I thought I would take a moment and share my experience of repeating the Baby 101 “Promise Fasting”. For the first 16 hours, I was very diligent to concentrate all of my thoughts and words on the promises from God. Every time that I had a fear, I would instantly cast it down with the thoughts, ‘nothing bad is going to happen’. Somehow for me that was an easier way of giving it to God and trusting Him.
I have often heard that physical fasting will cause detox symptoms emotionally. This proved to be true for me with this mental fasting as well. As I swam deeper into the heart level of faith, the Lord started to pull out some things that needed to be healed and cared for. Around the 16th hour of starving my doubts and fears, I got weary and I found myself crying to God with deep cries of anguish.
As if I was someone who was going through the seven stages of accepting death, I started to bargain with Him. In between the tears, I was telling Him, “God I just don’t want to suffer, I don’t need to have new clothes and I will sleep on the floor for the rest of my life, just please no more suffering”. The truth was, it was my unbelief that was the core of all of my afflictions.
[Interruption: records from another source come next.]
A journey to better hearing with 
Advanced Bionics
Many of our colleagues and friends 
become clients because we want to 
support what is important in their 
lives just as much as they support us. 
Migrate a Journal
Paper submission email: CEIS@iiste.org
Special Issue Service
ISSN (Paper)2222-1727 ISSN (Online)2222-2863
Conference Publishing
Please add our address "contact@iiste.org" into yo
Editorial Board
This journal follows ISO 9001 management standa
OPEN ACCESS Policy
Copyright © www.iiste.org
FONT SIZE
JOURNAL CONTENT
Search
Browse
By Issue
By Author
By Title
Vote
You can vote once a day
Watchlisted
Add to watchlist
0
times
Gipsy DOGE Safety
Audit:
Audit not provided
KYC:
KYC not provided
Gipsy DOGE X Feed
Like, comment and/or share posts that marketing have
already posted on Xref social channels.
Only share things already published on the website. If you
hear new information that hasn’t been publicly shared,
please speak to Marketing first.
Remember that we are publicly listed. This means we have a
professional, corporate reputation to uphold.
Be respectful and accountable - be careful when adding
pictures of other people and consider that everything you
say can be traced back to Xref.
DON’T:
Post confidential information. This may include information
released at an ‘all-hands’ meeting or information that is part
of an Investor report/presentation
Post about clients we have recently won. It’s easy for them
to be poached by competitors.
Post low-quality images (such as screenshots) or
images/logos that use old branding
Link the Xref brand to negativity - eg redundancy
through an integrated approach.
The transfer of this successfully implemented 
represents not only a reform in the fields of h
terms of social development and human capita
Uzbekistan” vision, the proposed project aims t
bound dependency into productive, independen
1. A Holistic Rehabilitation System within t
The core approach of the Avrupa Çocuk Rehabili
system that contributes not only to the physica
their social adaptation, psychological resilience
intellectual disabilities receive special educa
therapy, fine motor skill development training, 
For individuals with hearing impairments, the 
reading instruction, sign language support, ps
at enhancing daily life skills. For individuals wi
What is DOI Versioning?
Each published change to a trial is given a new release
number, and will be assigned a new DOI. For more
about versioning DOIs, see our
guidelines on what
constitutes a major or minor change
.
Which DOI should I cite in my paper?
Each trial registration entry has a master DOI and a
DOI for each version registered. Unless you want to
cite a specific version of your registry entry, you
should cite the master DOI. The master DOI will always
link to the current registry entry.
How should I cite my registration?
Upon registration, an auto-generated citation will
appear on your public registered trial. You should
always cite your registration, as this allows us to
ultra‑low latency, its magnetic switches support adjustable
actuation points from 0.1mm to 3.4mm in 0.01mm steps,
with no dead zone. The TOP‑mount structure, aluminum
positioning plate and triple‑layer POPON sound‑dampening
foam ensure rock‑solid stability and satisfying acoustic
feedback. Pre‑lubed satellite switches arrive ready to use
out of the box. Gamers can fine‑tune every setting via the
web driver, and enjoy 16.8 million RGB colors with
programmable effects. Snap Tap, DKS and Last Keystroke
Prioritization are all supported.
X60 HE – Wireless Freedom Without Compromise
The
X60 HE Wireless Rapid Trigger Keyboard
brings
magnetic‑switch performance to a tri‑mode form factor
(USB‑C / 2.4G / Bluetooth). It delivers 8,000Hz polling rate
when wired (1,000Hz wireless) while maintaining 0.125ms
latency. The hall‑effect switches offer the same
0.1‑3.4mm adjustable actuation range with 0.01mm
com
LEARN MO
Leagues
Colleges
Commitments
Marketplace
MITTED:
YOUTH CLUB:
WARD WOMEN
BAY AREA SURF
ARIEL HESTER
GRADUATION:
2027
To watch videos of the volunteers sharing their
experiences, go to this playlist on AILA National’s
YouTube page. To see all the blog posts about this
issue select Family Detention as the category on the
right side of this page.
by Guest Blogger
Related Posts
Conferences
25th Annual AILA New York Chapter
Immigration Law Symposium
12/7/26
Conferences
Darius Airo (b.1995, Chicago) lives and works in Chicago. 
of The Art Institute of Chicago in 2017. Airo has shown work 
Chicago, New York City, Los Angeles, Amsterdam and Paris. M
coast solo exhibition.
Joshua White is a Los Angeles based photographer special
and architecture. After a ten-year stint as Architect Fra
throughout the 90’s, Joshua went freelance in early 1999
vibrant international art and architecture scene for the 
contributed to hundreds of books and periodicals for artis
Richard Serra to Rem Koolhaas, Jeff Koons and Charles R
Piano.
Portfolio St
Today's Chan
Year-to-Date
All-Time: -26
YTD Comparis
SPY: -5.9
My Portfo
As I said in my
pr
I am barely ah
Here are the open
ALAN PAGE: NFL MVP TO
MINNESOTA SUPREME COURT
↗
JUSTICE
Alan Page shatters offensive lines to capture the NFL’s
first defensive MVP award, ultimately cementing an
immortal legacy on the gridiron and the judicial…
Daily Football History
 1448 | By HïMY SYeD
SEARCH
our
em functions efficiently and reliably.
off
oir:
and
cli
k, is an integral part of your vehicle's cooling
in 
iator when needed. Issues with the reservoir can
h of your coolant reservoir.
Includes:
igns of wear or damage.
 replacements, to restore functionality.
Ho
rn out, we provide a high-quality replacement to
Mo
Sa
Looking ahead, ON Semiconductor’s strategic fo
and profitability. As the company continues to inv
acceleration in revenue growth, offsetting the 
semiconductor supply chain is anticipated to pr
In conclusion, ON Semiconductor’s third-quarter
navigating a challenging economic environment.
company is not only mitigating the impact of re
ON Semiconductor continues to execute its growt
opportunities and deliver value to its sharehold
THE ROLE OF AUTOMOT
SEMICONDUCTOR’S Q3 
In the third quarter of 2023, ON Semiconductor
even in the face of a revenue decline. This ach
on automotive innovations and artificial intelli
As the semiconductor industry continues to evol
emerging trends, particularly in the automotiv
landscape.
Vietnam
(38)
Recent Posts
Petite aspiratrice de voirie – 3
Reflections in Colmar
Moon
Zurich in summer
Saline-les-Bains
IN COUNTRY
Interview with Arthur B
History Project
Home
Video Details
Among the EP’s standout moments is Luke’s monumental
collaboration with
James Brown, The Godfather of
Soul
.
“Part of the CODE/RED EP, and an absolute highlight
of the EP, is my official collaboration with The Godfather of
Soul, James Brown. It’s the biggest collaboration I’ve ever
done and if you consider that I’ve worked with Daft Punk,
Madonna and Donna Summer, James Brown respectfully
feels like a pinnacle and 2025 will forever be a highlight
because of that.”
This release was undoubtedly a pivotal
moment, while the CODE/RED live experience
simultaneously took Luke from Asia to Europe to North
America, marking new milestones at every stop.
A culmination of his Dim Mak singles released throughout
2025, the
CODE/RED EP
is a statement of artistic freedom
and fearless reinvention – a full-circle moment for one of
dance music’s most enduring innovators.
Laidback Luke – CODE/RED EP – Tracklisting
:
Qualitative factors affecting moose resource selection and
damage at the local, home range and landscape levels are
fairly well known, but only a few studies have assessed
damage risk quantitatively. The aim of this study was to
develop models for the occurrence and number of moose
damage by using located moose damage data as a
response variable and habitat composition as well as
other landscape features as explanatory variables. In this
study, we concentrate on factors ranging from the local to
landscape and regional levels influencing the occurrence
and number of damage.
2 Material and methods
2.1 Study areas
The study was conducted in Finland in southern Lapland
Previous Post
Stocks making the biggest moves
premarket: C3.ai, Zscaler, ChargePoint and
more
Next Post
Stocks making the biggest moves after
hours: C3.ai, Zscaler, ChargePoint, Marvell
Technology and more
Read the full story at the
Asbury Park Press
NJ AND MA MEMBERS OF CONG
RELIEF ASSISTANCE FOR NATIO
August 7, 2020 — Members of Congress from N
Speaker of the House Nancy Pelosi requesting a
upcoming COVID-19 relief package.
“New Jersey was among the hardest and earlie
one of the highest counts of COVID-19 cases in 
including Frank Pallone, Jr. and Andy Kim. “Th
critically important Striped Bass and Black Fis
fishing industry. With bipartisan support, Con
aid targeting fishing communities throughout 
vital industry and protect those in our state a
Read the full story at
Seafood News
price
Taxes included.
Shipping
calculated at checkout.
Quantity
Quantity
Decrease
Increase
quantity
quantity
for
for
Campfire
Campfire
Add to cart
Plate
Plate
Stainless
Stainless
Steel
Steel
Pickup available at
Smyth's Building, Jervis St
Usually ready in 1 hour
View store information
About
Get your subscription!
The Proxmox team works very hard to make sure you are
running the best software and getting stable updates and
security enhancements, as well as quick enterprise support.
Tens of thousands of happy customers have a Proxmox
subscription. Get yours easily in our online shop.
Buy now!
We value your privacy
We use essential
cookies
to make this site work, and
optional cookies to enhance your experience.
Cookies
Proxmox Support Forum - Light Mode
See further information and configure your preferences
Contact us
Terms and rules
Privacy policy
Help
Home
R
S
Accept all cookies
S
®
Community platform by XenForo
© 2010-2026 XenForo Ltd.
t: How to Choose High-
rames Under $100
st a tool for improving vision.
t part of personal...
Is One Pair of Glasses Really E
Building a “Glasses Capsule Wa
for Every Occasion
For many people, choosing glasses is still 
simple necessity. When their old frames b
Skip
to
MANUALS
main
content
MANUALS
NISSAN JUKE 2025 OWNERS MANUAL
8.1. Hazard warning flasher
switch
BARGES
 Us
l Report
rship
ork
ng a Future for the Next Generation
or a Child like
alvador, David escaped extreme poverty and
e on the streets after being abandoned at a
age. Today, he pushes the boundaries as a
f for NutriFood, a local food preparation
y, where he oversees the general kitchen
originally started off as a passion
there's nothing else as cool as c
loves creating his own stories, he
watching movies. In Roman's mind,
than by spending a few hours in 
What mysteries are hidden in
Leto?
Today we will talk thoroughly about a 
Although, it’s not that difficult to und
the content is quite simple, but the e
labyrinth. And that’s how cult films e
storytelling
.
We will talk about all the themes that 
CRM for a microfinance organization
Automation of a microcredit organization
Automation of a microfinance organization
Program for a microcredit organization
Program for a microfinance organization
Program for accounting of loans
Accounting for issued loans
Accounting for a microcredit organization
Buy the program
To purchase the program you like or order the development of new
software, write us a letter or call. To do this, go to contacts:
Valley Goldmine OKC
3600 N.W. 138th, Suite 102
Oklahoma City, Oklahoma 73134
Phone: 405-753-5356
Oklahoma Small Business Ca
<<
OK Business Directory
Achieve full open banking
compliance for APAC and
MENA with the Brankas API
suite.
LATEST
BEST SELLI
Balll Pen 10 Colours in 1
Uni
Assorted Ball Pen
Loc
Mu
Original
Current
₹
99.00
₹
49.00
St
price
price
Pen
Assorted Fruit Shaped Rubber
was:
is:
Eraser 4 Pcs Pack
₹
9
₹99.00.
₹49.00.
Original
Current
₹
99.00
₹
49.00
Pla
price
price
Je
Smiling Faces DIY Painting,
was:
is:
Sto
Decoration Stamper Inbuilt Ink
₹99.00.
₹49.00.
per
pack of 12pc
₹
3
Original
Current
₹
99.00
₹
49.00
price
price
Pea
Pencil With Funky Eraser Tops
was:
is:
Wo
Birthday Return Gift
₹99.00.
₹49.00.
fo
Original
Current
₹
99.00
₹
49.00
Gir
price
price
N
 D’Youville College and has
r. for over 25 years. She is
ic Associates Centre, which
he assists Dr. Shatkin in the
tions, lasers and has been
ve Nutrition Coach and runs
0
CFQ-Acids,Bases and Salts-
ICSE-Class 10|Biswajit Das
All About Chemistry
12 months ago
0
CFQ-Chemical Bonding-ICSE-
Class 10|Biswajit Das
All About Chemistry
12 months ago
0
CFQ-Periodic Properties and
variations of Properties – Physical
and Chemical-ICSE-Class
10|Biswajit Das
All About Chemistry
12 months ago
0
I was speaking so much ugliness that was absolutely in contradiction to His promises for an abundance.
I cried myself to sleep and then woke up early so that I could keep praying. I was praying to be able to cover our room for a week, so that I could have some time to rest. I felt more refreshed and I was in a place of gratitude and expectation. However the time kept on ticking and the Lord started to move through more heart issues that needed healing.
Once again, I found a place of faith weariness and I broke down crying again. My prayer had not yet been answered and emotions of pain and bitterness were beginning to surface. I realized through talking things over with Holy Spirit, that I needed to work through some more healing and releasing pain from the past. What really surprised me was that I learned I had been holding resentment towards one of my promises. A part of me was like Jonah, running from my calling and resisting God’s plan for my life.
If it were not for this specific promise, I would have done things according to man’s logic that didn’t require faith. I would not have had to be so harshly criticized by some of those who have never experienced this kind of walk. Sometimes walking by faith feels like being a football player, being yelled at by the man eating popcorn and drinking beer in the stands. It can be hard, very hard. Yet so very rewarding.
A sigh of relief was felt at the final hour of my deadline. God swept in as my Hero of rescue and sent enough for me to cover a few nights. After all of this soul detoxing, my chest feels crushed by the pain that resurfaced from the depths where it was hiding.
I am going to take a moment and pray through the junk that came out during this faith fast to let go of the toxic things that were hindering my progress. Then I will resume and begin again. Believing and trusting in God’s promises is a heart issue and sometimes we need to heal from memories and pain before we can reach the deeper levels of trust.
In Mark 11:23, the scripture states that if we believe in our heart, it will happen. Although this time around my challenge did not seem successful, I believe that the Lord is taking me deeper into trusting HIm and His words by pulling out the poisons of unbelief and pain.
It has been proven that the physical heart holds memories and that there are unique brain cells in the heart that are separate from the brain. There are times that healing from past traumas need to be realized in our souls before venturing into the deeper unknown places of seeing the faith manifestation of hopeful expectations. For as a man thinks in his heart, so is he.